The Payments ServiceEntry from the point of view of the Book Orders service in cluster 1, will set the locality us-west pointing to Cluster 2 ingress load balancer and locality us-east pointing to the ingress load balancer for Cluster 3.
But Wait, There’s More…Complexity
If all this sounds confusing its because it is…but there’s more complexity!
What if the payment services want to move traffic to the us-east region for a planned maintenance in us-west?
This would require the payments service to change configurations in all of their clients clusters updating DestinationRule locality settings. This would be nearly impossible to do without some automation.
Admiral to the Rescue: Admiral is that Automation!
Admiral automates the configuration necessary to enable service to service communication by abstracting the cluster and deployment topologies from service discovery and consumption.
Admiral provides automatic configuration for deployments spanning multiple clusters to work as a single mesh. Admiral also provides automatic provisioning and syncing of Istio configuration across clusters. This removes the burden on developers and mesh operators and helps scale beyond a handful of clusters.
Admiral Introduces a New Type to Control Global Traffic Routing
With Admiral’s global traffic policy CRD, now the payments service can update regional traffic weights and Admiral takes care of updating configuration in all clusters with the clients consuming the payments service.
In this example above, 90% of the payments service traffic is routed to the us-east region.
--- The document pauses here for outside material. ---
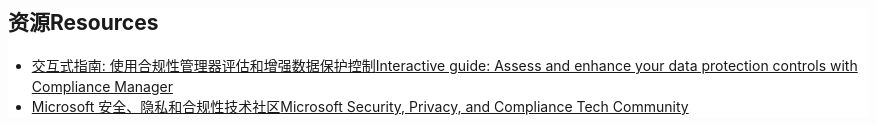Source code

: ## <a name="resources"></a><span data-ttu-id="11c8d-232">资源</span><span class="sxs-lookup"><span data-stu-id="11c8d-232">Resources</span></span>

- [<span data-ttu-id="11c8d-233">交互式指南: 使用合规性管理器评估和增强数据保护控制</span><span class="sxs-lookup"><span data-stu-id="11c8d-233">Interactive guide: Assess and enhance your data protection controls with Compliance Manager</span></span>](https://content.cloudguides.com/guides/Compliance%20Manager)
- [<span data-ttu-id="11c8d-234">Microsoft 安全、隐私和合规性技术社区</span><span class="sxs-lookup"><span data-stu-id="11c8d-234">Microsoft Security, Privacy, and Compliance Tech Community</span></span>](https://techcommunity.microsoft.com/t5/Security-Privacy-Compliance/ct-p/SecurityPrivacyCompliance)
This Global Traffic Configuration is automatically converted into Istio configuration and contextually mapped into clusters to enable multi-cluster global routing for the service and the clients within the Mesh.
Admiral provides a powerful new Global Routing functionality that was missing from the multi-cluster service mesh implementations, removes the need for manual configuration synchronization between clusters, and generates contextual configuration for each cluster. This makes operating a service mesh composed of as many Kubernetes clusters possible!